Brief 1:
In the Sacandaga River passage, restate the part that opens with the words "The Sacandaga flows" and closes with "for local paddlers.", putting "kayakers" in place of "paddlers".
Brief 2:
Resume the Sacandaga River passage after its last sentence.

Extracted text:
_ _ _
The Sacandaga flows out of Lake Algonquin into a hydro-electric plant and follows a course of rapids to Great Sacandaga Lake through the towns of Hope and Benson. In that area, it connects with Groff Creek. Then it enters the Great Sacandaga Lake in the village of Northville, which it flows through the lake to the Conklingville Dam. Subsequently, it enters the town of Hadley, where it ends at the Hudson River. Downstream of Stewart's Dam in Hadley, recreational releases are held by Brookfield Energy, creating a two-mile Class II whitewater run to the Hudson River for local paddlers.

==Hydrology==
The United States Geological Survey (USGS) maintains a few stream gauges along Sacandaga River. The one station located 4.5 mi upstream from Hope, had a maximum discharge of 32000 cuft per second on March 27, 1913, and a minimum discharge of 16 cuft per second on September 30, 1913. Another station located 1.4 mi upstream from the mouth in operation since 1907, had a maximum discharge of 35500 cuft per second on March 28, 1913, and a minimum discharge of 4.2 cuft per second on May 4, 1985, March 30–31, and many days in April 1992. Since the construction of Great Sacandaga Lake in 1930, the maximum discharge was 16500 cuft on May 2, 2011.
_ _ _
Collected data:
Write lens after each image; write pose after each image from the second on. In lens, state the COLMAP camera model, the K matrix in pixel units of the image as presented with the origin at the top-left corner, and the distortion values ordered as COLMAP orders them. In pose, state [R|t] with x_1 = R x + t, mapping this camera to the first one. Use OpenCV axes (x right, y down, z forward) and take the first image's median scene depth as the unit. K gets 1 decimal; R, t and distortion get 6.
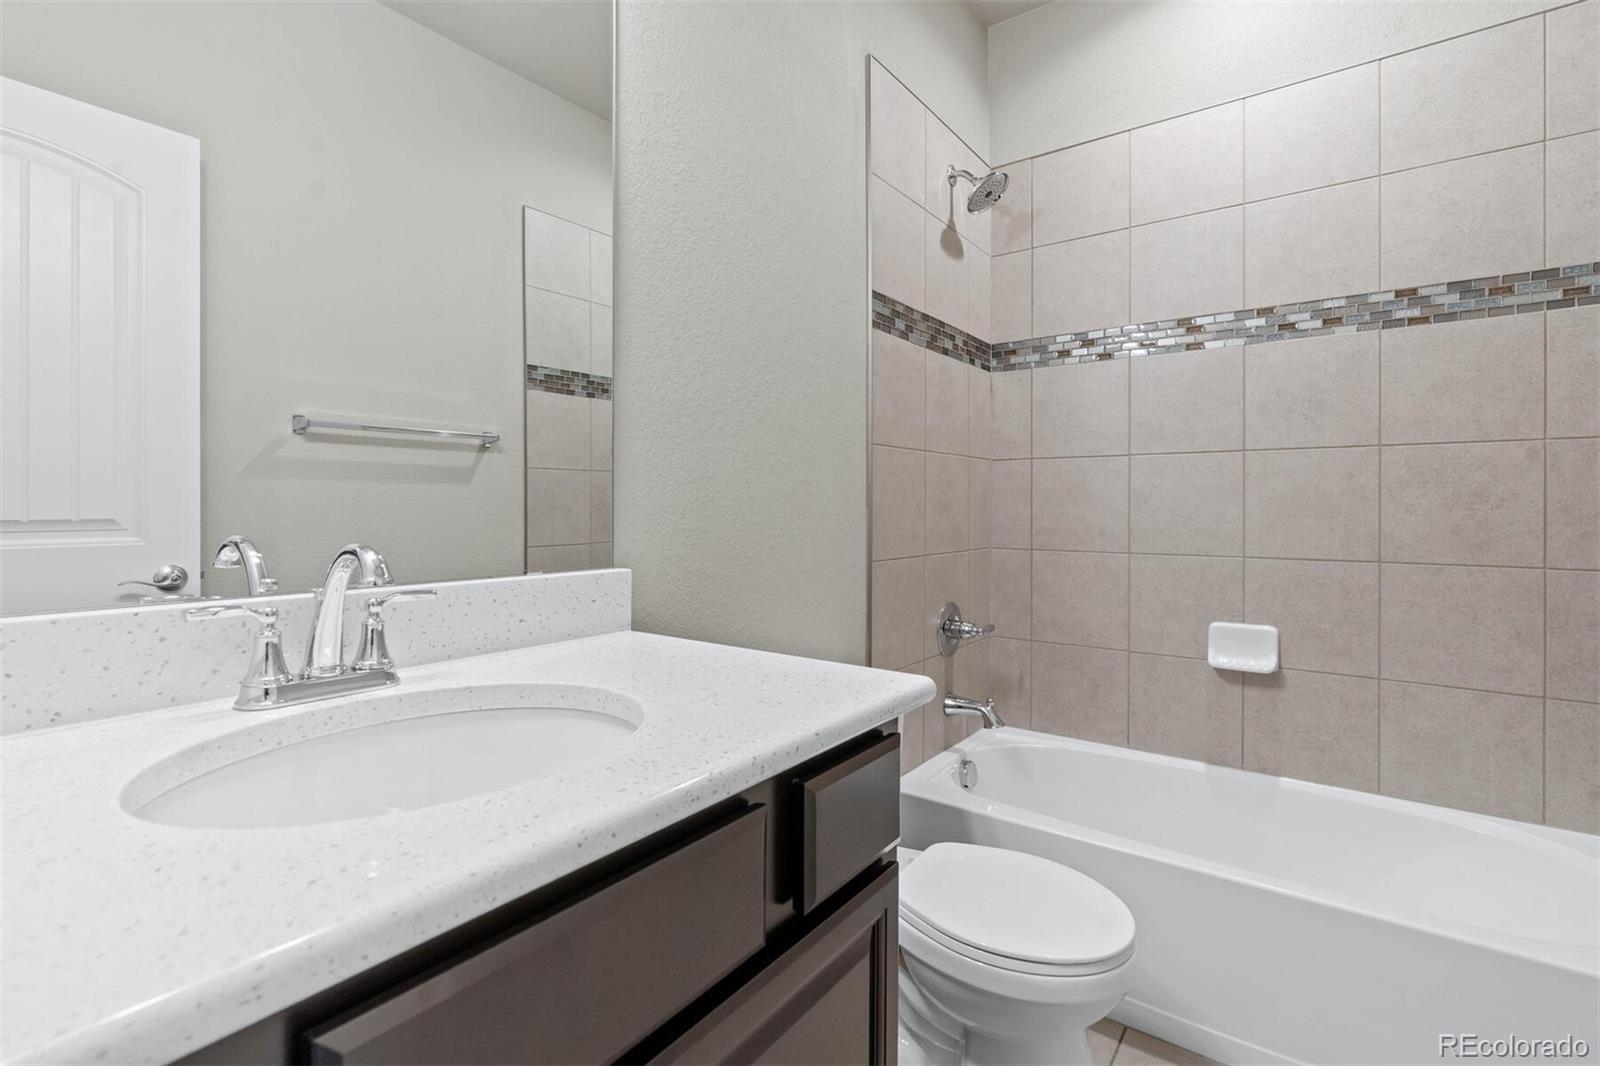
lens RADIAL K [[729.0, 0, 799.3], [0, 729.0, 520.6], [0, 0, 1]] dist [-0.005976, 0.000279]
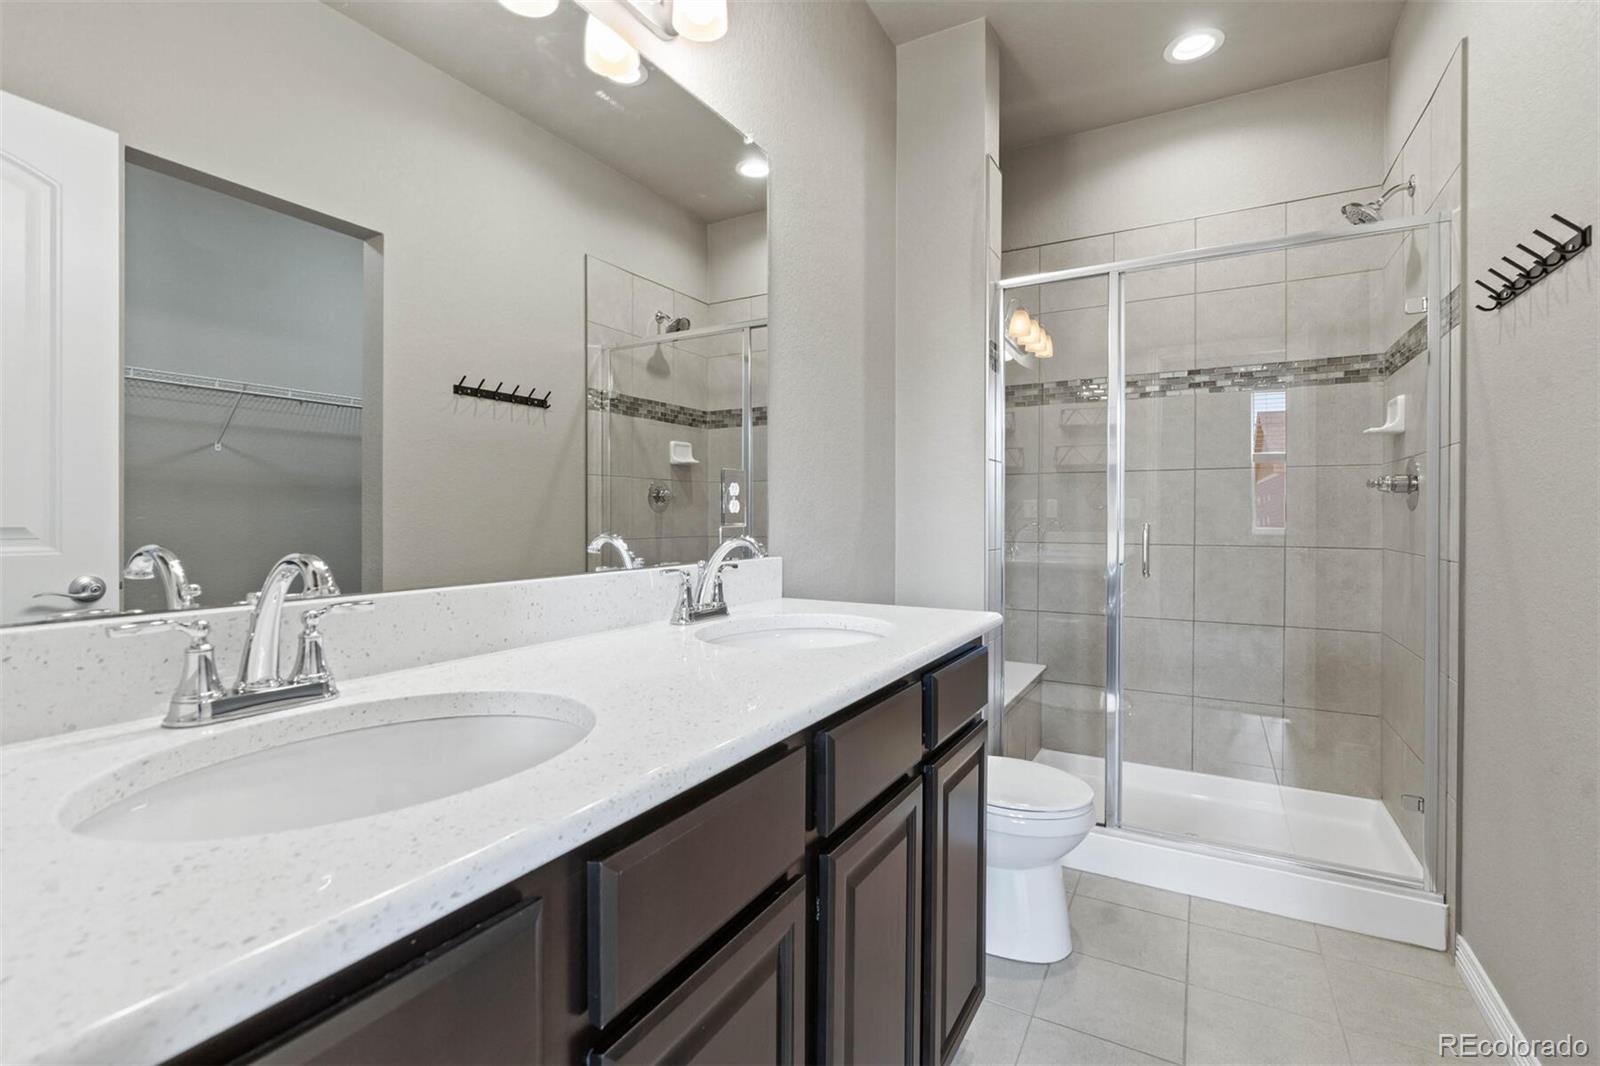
lens RADIAL K [[719.6, 0, 802.0], [0, 719.6, 525.7], [0, 0, 1]] dist [-0.004172, 0.000506]
pose [[0.993457, -0.010022, 0.113765, -0.036338], [0.010205, 0.999947, -0.001030, 0.000492], [-0.113749, 0.002184, 0.993507, -0.049041]]
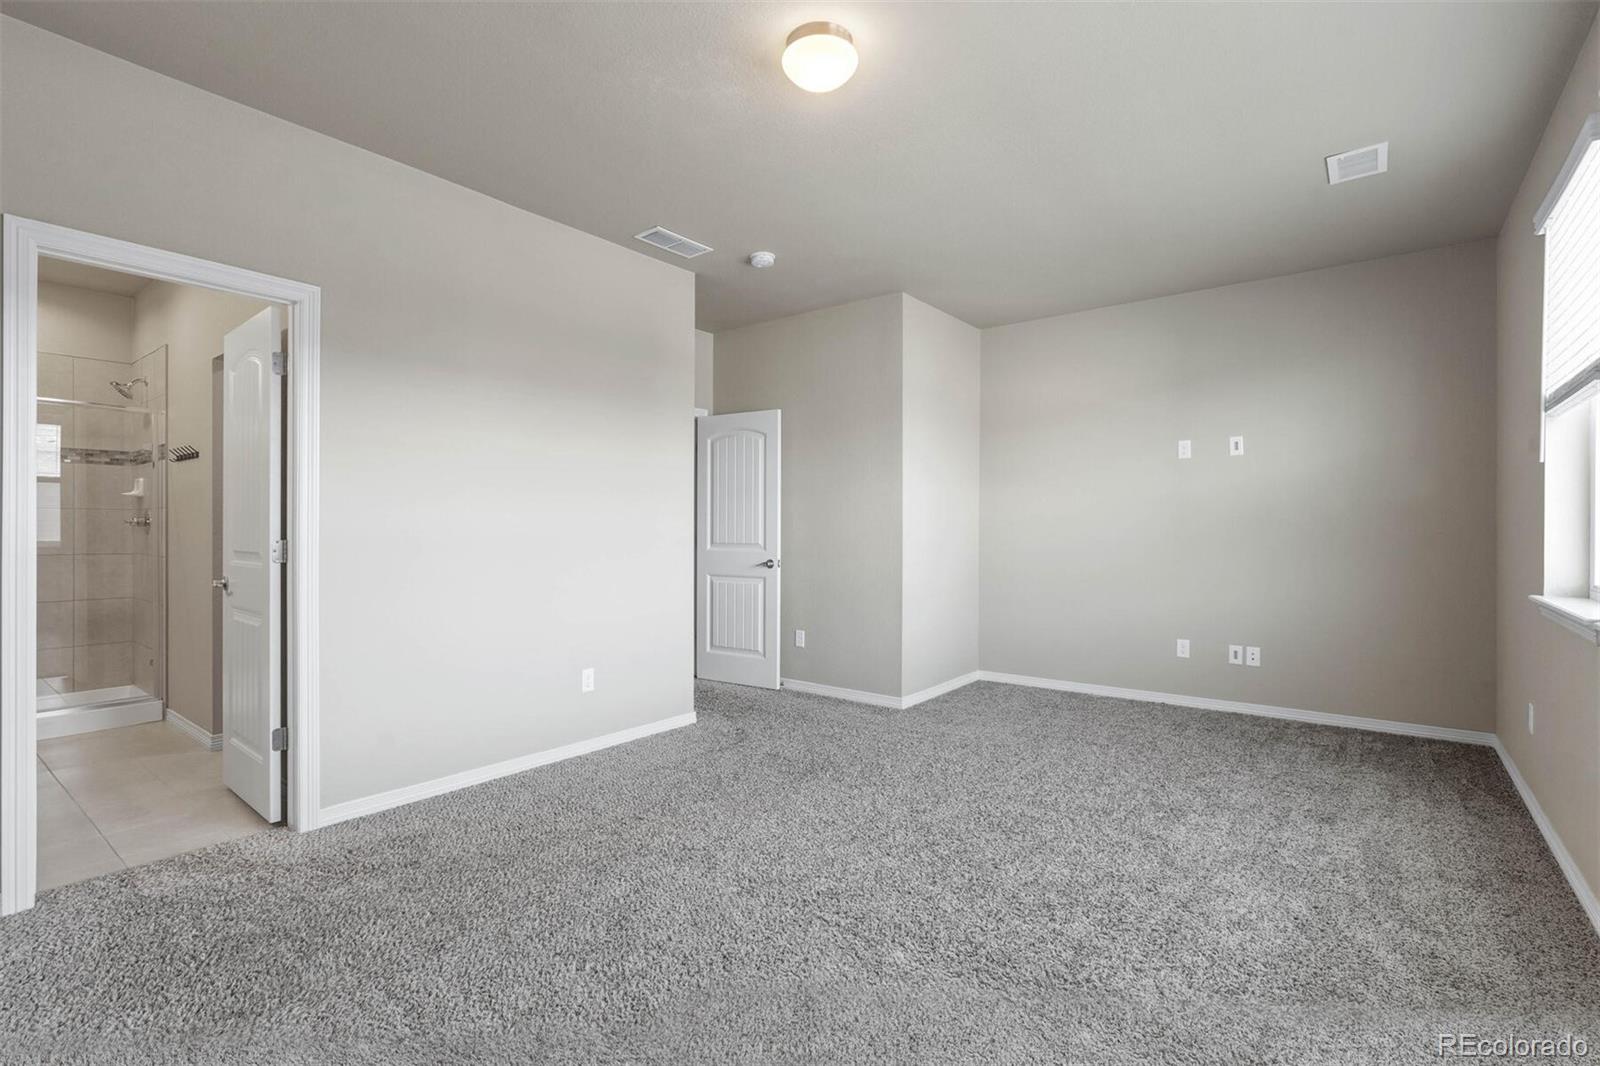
lens RADIAL K [[741.2, 0, 796.6], [0, 741.2, 529.9], [0, 0, 1]] dist [-0.009937, 0.000156]
pose [[0.037965, -0.013219, 0.999192, -0.221983], [0.007560, 0.999888, 0.012941, -0.006238], [-0.999250, 0.007062, 0.038061, -0.228916]]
_ _ _
Final answer 1:
The Sacandaga flows out of Lake Algonquin into a hydro-electric plant and follows a course of rapids to Great Sacandaga Lake through the towns of Hope and Benson. In that area, it connects with Groff Creek. Then it enters the Great Sacandaga Lake in the village of Northville, which it flows through the lake to the Conklingville Dam. Subsequently, it enters the town of Hadley, where it ends at the Hudson River. Downstream of Stewart's Dam in Hadley, recreational releases are held by Brookfield Energy, creating a two-mile Class II whitewater run to the Hudson River for local kayakers.

Final answer 2:
== Tributaries ==

Right

Johnson Vly Stream

Shanty Brook

Dunning Creek

West Branch Sacandaga River

Groff Creek

Petes Creek

West Stony Creek

Cloutler Creek

Batcheller Creek

Gordons Creek

Daly Creek

Breen Brook

Left

Kunjamuk River

Fly Creek

Robbs Creek

Macomber Creek

East Branch Sacandaga River

Mill Creek

Coulombe Creek

Doig Creek

East Stony Creek

Beecher Creek

Sand Creek

Glasshouse Creek

Paul Creek

Allentown Creek

Bell Brook

Mink Brook

Man Shanty Brook

==Dam and reservoir==
The Conklingville Dam, finished in 1930, located by the west town line of Hadley, greatly expanded the width of the river, creating Great Sacandaga Lake, formerly called the Great Sacandaga Reservoir.